Dundee dit avoir consulté les conseillers financiers. Deux commissions consultatives de 12 membres sélectionnés chez les conseillers ont livré leurs réactions sur la question. Bien que ceci puisse sembler un petit nombre de consultations, M. Dick estime que chacun de ces conseillers en représente plusieurs autres lorsqu’ils se présentent à la table. Ces personnes sondent leurs collègues avant de répondre, explique M. Dick.
Les conseillers de Dundee n’étaient pas tous favorables au changement et la firme ne s’attendait pas à en être remerciée, admet M. Dick. Le fait de dire quoi faire à des entrepreneurs provoque obligatoirement de la résistance. Or, à titre d’entrepreneurs, les conseillers comprennent qu’adopter ce modèle d’affaires est nécessaire, a-t-il ajouté.

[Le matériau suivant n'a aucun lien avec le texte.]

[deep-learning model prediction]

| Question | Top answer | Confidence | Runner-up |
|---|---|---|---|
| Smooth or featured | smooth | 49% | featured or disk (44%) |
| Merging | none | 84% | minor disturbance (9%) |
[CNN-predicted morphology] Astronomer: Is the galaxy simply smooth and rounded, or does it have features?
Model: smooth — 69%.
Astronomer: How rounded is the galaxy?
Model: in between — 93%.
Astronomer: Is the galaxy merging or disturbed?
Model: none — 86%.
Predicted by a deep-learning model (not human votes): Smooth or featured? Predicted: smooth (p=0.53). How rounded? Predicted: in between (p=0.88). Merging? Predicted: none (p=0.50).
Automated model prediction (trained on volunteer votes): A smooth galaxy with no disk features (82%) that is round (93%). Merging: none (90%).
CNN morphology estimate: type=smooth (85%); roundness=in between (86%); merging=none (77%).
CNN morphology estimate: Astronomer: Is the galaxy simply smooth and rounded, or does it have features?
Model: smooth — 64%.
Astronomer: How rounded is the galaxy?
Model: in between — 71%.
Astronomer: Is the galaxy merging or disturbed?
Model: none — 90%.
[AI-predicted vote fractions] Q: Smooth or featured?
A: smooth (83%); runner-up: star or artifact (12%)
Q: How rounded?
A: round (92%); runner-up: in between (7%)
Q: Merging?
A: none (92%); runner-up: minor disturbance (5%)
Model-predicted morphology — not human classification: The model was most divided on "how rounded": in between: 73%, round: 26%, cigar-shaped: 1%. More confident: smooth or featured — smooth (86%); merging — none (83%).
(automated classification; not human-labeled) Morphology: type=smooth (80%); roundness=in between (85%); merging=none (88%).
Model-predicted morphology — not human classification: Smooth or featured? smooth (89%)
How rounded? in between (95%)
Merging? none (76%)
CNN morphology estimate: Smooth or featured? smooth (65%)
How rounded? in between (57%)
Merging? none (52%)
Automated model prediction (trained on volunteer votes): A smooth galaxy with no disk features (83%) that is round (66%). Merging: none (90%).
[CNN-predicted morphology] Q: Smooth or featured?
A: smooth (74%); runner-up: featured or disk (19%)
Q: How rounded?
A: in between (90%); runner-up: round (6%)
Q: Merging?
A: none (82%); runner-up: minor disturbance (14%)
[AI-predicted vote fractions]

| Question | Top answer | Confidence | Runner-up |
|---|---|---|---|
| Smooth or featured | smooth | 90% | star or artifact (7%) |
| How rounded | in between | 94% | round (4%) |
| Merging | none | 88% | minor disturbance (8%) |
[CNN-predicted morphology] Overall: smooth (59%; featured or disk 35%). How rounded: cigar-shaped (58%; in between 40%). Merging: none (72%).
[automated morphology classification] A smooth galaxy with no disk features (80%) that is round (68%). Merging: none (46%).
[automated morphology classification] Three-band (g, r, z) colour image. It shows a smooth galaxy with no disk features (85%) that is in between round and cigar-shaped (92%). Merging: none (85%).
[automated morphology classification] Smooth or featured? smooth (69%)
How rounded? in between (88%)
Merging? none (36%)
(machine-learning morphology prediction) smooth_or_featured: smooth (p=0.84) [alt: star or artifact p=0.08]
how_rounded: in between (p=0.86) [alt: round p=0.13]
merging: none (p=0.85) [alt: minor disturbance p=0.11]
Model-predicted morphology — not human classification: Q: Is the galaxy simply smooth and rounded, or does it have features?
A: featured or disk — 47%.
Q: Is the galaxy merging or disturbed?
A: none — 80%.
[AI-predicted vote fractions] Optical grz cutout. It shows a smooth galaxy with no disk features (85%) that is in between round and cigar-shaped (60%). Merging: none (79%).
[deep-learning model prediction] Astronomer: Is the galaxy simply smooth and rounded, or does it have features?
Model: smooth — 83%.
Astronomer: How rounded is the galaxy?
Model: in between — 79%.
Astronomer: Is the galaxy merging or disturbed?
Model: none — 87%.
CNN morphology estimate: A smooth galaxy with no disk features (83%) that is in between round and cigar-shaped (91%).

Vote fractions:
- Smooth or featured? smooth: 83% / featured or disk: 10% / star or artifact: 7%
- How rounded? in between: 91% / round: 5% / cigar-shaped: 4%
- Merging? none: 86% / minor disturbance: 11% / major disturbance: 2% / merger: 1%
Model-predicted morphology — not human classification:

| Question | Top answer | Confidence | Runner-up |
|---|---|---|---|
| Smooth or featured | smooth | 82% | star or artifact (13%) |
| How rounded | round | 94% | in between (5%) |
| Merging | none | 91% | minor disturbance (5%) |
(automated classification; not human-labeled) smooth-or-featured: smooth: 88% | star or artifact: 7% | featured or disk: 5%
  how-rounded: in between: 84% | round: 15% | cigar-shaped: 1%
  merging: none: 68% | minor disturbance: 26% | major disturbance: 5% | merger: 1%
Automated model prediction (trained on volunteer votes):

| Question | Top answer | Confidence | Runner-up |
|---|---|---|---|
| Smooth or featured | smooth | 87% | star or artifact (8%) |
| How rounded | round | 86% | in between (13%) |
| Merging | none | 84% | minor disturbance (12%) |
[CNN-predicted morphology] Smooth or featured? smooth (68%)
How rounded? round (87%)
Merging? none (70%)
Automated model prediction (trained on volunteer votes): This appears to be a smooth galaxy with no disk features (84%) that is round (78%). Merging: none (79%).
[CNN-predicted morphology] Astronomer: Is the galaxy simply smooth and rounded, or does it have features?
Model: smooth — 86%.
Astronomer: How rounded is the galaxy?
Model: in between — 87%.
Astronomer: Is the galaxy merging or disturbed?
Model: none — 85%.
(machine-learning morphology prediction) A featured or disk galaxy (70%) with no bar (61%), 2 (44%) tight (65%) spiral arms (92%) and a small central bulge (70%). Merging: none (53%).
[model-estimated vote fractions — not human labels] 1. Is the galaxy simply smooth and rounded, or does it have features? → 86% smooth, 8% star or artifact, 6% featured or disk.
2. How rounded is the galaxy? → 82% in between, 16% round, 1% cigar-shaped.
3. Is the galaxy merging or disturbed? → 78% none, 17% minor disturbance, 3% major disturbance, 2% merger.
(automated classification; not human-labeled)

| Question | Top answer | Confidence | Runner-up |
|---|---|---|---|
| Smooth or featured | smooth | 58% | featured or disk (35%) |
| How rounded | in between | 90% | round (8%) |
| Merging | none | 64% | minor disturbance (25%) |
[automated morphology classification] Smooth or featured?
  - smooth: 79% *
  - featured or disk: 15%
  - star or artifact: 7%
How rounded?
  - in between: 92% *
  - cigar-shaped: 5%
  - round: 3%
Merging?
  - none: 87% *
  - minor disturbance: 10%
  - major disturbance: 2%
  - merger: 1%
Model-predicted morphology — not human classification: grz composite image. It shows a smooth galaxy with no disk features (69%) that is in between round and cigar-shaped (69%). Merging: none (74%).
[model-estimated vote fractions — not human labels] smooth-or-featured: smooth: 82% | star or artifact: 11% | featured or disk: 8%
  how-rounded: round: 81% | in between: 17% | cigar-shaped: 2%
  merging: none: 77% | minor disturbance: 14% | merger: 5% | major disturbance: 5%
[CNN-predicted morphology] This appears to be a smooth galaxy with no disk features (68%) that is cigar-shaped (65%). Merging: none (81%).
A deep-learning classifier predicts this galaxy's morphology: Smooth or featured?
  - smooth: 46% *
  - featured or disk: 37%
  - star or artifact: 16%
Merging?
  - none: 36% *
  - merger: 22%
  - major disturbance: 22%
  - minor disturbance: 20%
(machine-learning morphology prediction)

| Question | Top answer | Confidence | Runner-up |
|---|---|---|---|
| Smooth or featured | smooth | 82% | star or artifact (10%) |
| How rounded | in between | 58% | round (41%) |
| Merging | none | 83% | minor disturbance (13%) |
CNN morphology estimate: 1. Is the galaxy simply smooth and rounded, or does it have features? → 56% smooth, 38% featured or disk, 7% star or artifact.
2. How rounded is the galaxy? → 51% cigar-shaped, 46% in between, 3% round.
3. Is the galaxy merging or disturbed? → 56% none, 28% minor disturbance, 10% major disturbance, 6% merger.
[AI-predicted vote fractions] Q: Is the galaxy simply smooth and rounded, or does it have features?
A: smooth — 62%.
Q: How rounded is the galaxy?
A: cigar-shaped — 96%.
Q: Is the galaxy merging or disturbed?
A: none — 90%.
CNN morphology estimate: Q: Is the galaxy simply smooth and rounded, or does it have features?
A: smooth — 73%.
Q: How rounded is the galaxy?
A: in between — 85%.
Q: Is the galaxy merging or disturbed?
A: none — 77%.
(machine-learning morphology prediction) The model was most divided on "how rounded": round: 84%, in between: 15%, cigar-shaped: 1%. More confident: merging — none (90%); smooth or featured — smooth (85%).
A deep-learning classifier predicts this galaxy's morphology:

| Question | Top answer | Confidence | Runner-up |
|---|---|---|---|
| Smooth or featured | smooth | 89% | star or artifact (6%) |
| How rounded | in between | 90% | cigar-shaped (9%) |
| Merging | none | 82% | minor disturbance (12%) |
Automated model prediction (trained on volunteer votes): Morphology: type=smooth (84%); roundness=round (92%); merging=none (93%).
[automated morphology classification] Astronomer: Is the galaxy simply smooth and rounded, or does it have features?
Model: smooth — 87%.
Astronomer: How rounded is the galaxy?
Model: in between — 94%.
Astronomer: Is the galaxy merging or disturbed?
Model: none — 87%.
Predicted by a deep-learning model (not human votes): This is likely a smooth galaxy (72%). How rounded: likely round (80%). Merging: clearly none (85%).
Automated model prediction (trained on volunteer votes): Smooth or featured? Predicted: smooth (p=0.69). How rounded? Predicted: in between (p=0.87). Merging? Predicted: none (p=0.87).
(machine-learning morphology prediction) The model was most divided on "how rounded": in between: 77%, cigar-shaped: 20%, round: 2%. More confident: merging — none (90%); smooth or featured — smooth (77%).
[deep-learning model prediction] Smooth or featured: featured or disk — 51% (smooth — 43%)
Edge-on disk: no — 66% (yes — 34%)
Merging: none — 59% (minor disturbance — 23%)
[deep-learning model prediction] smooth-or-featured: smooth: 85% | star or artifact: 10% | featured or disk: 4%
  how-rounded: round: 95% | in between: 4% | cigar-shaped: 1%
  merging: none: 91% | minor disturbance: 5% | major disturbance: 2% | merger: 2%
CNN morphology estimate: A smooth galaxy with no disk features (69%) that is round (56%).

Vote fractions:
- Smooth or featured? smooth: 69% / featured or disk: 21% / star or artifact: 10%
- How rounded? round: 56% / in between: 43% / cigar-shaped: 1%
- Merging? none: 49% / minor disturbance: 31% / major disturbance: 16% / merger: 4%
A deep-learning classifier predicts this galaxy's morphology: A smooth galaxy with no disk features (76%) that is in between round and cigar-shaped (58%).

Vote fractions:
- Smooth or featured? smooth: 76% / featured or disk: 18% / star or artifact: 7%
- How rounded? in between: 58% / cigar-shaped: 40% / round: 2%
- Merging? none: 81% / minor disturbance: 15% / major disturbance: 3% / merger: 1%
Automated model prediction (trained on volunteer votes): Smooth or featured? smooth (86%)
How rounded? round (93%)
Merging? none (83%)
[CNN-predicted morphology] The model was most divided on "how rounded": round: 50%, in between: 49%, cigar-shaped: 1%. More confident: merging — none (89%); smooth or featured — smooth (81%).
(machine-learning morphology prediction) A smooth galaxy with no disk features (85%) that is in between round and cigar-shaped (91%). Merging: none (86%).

À l’occasion d’une réunion régionale tenue à Niagara Falls, en septembre, à laquelle 400 conseillers ont assisté, M. Dick a dit que les réactions directes de la majorité des conseillers avec lesquels il avait parlé se résumaient comme suit : « Bonne décision. Il était grand temps. J’ai toujours été un partenaire à part entière et j’apprécie que ceux qui arrivent adhèrent aux mêmes standards. »
D’autres ont par contre exprimé une inquiétude. Certaines habitudes ou relations professionnelles ne sont pas faciles à changer, convient M. Dick. Il croit toutefois que tous ont compris les enjeux commerciaux à la base de la nouvelle politique.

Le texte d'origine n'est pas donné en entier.